Re: Encoding of old compatibility characters from Ken Whistler on 2017-03-27 (Unicode Mail List Archive)

From: Ken Whistler <kenwhistler_at_att.net>
Date: Mon, 27 Mar 2017 10:18:03 -0700

On 3/27/2017 7:44 AM, Charlotte Buff wrote:
> Now, one of Unicode’s declared goals is to enable round-trip
> compatibility with legacy encodings. We’ve accumulated a lot of weird
> stuff over the years in the pursuit of this goal. So it would be
> natural to assume that the unencoded characters from the mentioned
> sets [ATASCII, PETSCII, the ZX80 set, the Atari ST set, and the TI
> calculator sets] would also be eligible for inclusion in the UCS.

Actually, it wouldn't be.

The original goal was to ensure round-trip compatibility with
*important* legacy character encodings, *for which there was a need to
convert legacy data, and/or an ongoing need to representation of text
for interchange*.

From Unicode 1.0: "The Unicode standard includes the character content
of all major International Standards approved and published before
December 31, 1990... [long list ensues] ... and from various industry
standards in common use (such as code pages and character sets from
Adobe, Apple, IBM, Lotus, Microsoft, WordPerfect, Xerox and others)."
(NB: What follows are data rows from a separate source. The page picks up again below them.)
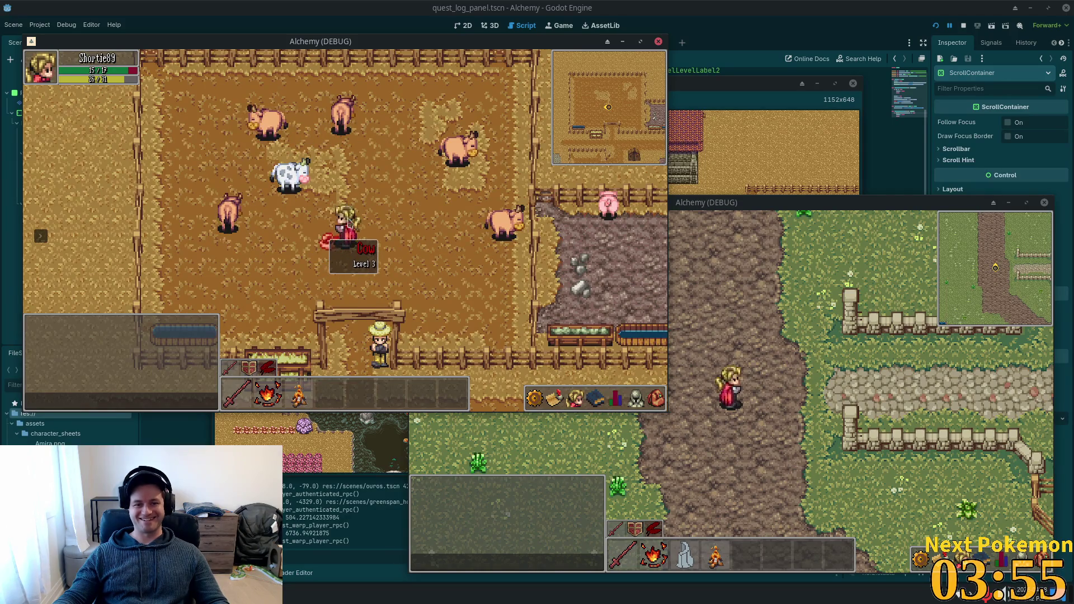
key(s)
key(w)
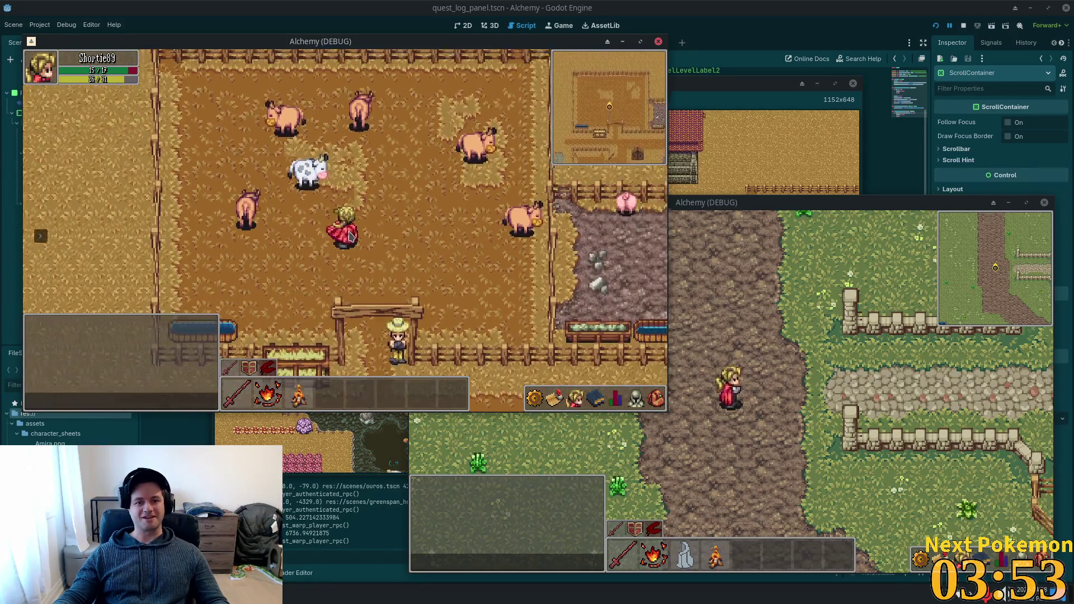
key(s)
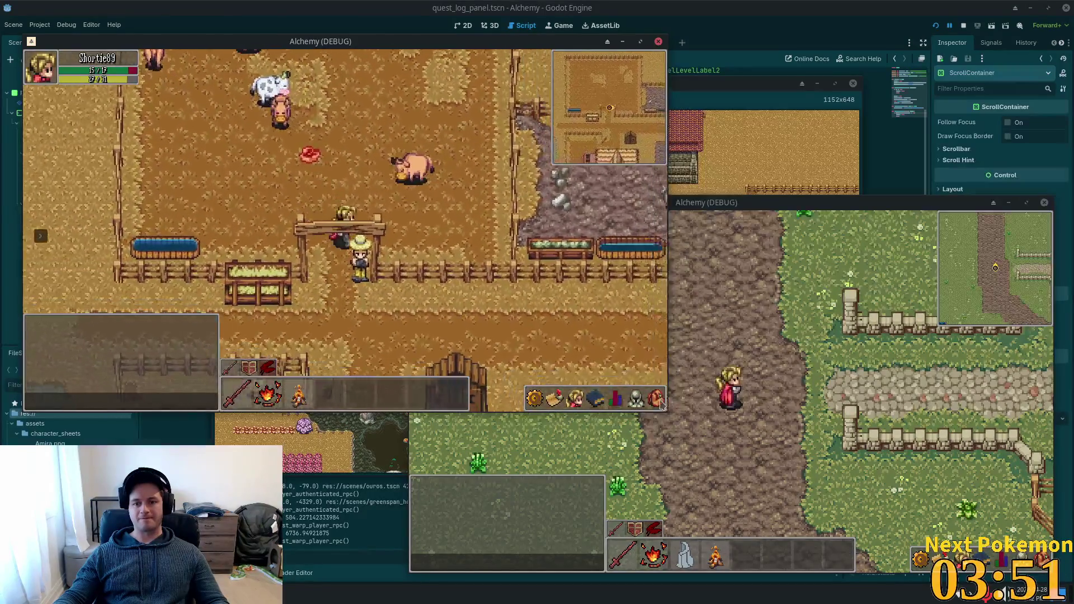
key(w)
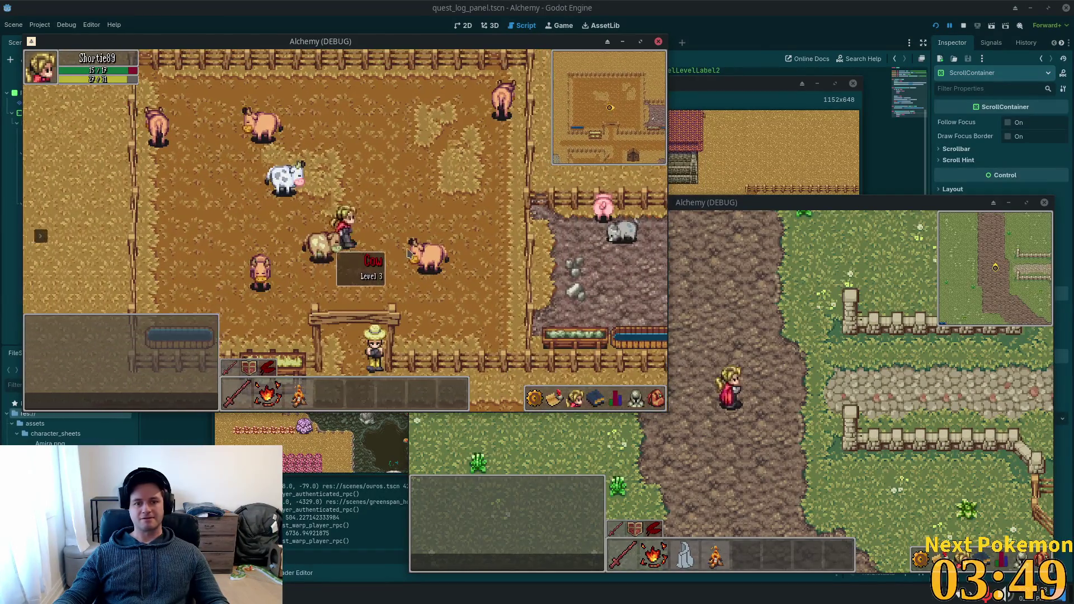
key(d)
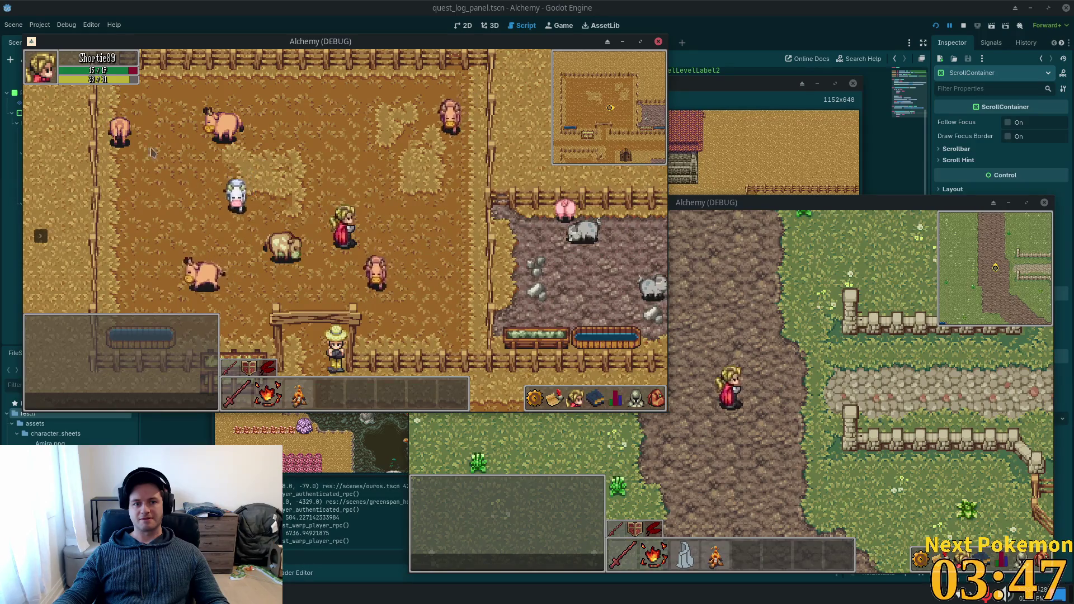
key(a)
key(s)
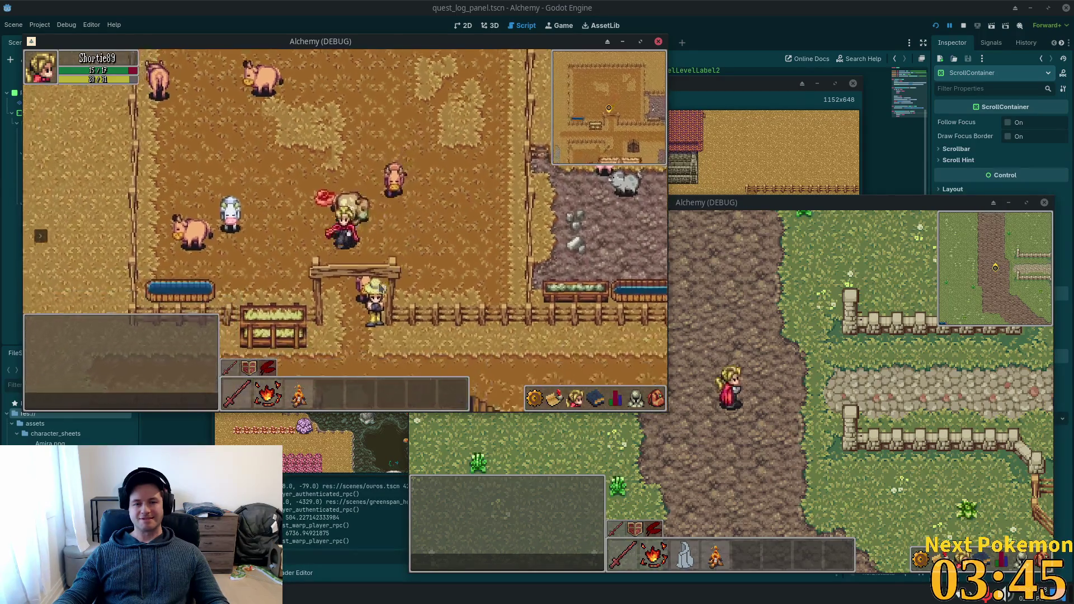
key(s)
Even as long ago as 1990, artifacts such as the Atari ST set were
considered obsolete antiquities, and did not rise to the level of the
kind of character listings that we considered when pulling together the
original repertoire.

And there are several observations to be made about the "weird stuff" we
have accumulated over the years in the pursuit of compatibility. A lot
of stuff that was made up out of whole cloth, rather than being
justified by existing, implemented character sets used in information
interchange at the time, came from the 1991/1992 merger process between
the Unicode Standard and the ISO/IEC 10646 drafts. That's how Unicode
acquired blocks full of Arabic ligatures, for example.
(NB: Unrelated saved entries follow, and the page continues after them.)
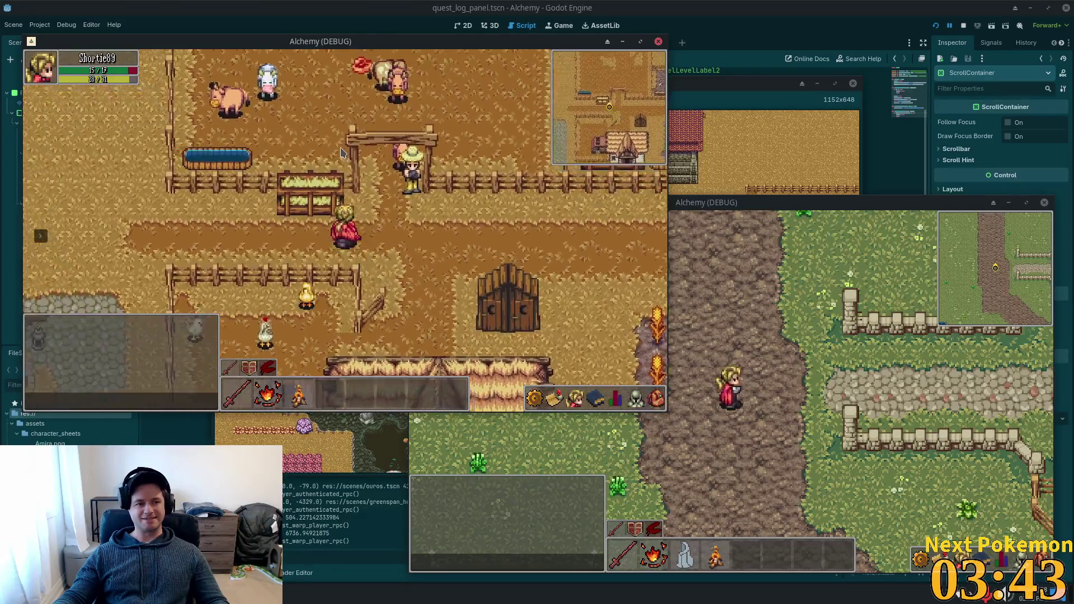
key(a)
key(w)
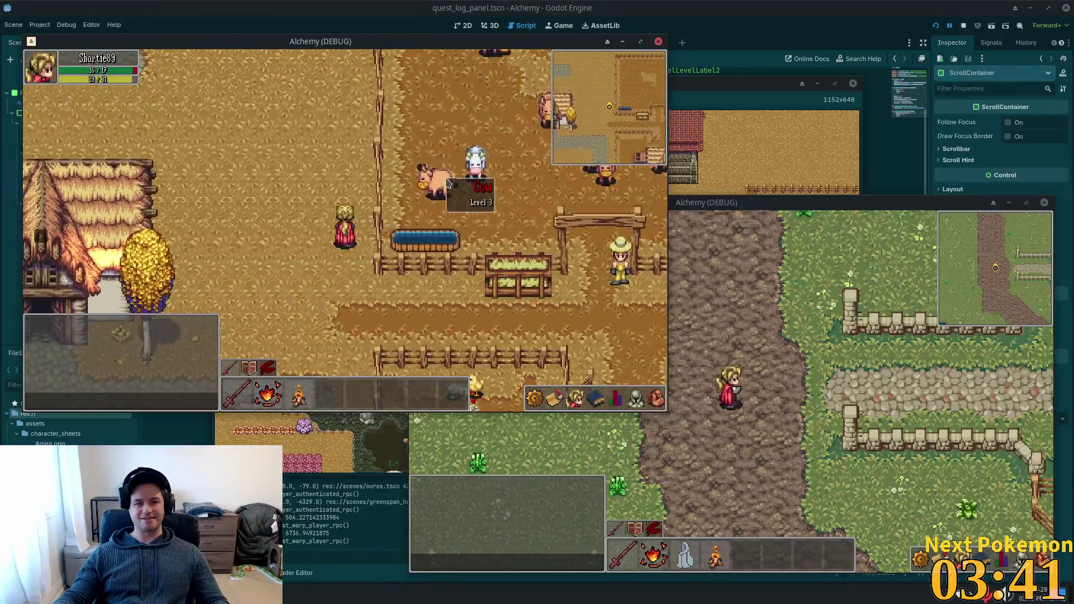
key(d)
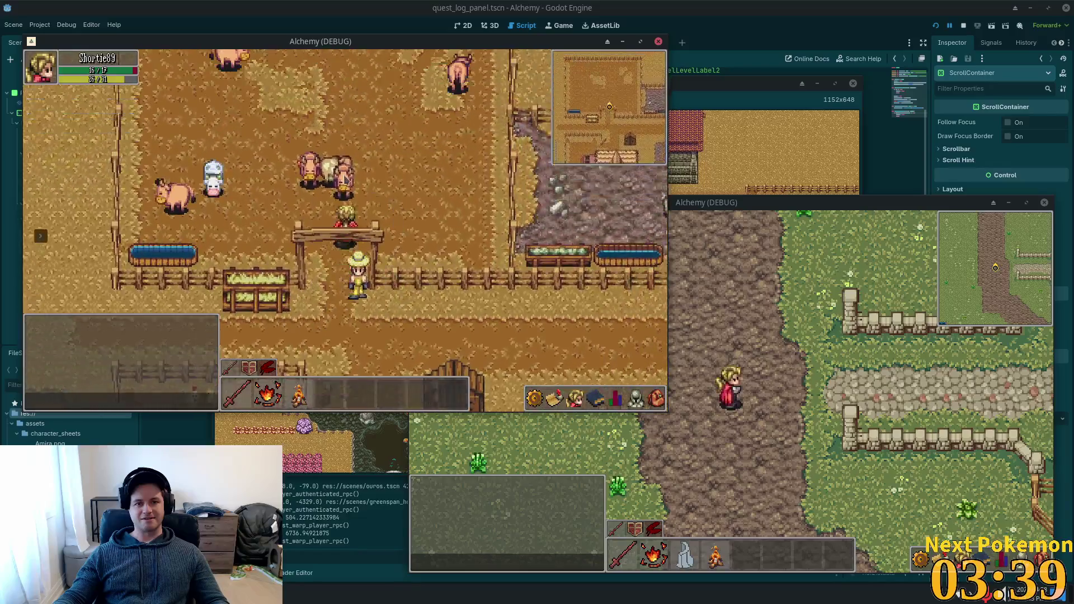
key(w)
Step: Stop the debug game with F8, glance at focused_combat_npc on line 28, and return to Cursor
key(F8)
Other, subsequent additions of small (or even largish) sets of oddball
"characters" that don't fit the prototypical sets of characters for
scripts and/or well-behaved punctuation and symbols, typically have come
in with argued cases for the continued need in current text interchange,
for complete coverage. For example, that is how we ended up filling out
Zapf dingbats with some glyph pieces that had been omitted in the
initial repertoire for that block. More recently, of course, the
continued importance of Wingdings and Webdings font encodings on the
Windows platform led the UTC to filling out the set of graphical
dingbats to cover those sets. And of course, we first started down the
emoji track because of the need to interchange text originating from
widely deployed Japanese carrier sets implemented as extensions to
Shift-JIS.

I don't think the early calculator character sets, or sets for the Atari
ST and similar early consumer computer electronics fit the bill,
precisely because there isn't a real text data interchange case to be
made for character encoding. Many of the elements you have mentioned,
for example, like the inverse/negative squared versions of letters and
symbols, are simply idiosyncratic aspects of the UI for the devices, in
an era when font generators were hard coded and very primitive indeed.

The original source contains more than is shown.